Bali’s Own Karma Chameleon

by Susi, 23 July 2008

Made Wijaya and John Hardy at Bali celeb wedding.

Made Wijaya (neé Michael White) is everyone’s favourite Bali pundit, whose witty column Stranger in Paradise has delighted and confounded generations of Baliphiles. His resumé reads: yachtwreck survivor, tennis coach, pouch poser, garden designer, architect, interior designer, hotelier, carrot-topped-Oscar-Wilde-of-the-tropics, hypocrite auteur mon semblable mon frere. He’s a pen-slinger who’s never at a loss for words, who shoots from the well-padded hip, punches below the belt . . . and apparently can’t keep his sarong below his knees, naughty boy (above right).

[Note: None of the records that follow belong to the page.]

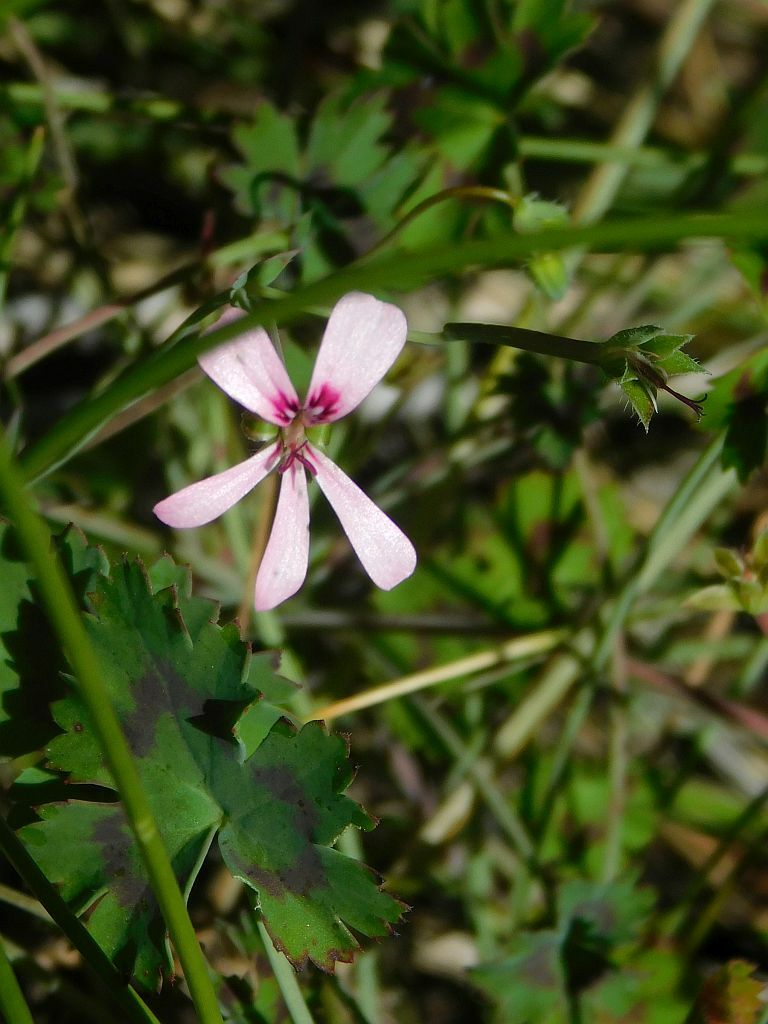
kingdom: Plantae
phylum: Tracheophyta
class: Magnoliopsida
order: Geraniales
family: Geraniaceae
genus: Pelargonium
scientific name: Pelargonium patulum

This month’s utterly delightful Stranger column (also published in Hello Bali), reveals more than Made’s designer briefs. It exposes publicly what a consummate karma chamelon our Made truly is. In just this one column alone, we see him (left) at a Royal Marsden benefit with Princess Alexandra (mother of James Ogilvy, my St Andrews classmate and founder of the authoritative Luxury Briefing). Here he seems sartorially splendid and scholarly, which is, I must admit, not an affectation, (love the Thomas Pink shirt). Then (centre above), we find him buddy-hugging John Hardy, showing his Australian good on ya mate side. And finally, the worm turns, so to speak, and (right) the boy goes a bit Britney on us, flashing his knickers. I, for one, love it to bits. Made’s always ready to go balls out for Bali.

At least he kept his knickers on, unlike Brit, or else how could he show his face at the Royal Marsden ever again?

Go get hooked on Stranger in Paradise, and you will know Bali better than any arak-clouded loudmouth at Warung Made (A different Made altogether. – Ed).

Since Made is always stirring up our conscience in Bali to evade what seems to be an imminent over-development disaster, and since I’ve misquoted Baudelaire above, as others often have, it seems apropos at this moment to mention a work by one of my favourite poets, Archibald Macleish, entitled Hypocrite Auteur – mon semblable, mon frere, the first stanza of which, reads:

Our epoch takes a voluptuous satisfaction

In that perspective of the action

Which pictures us inhabiting the end

Of everything with death for only friend.

And which further on contains the much cited line:

A world ends when its metaphor has died.

I think Made must worry about the metaphor at night, as do many of us. Well, read the Macleish poem to the end, then. And someone, please invent a good metaphor. Quick.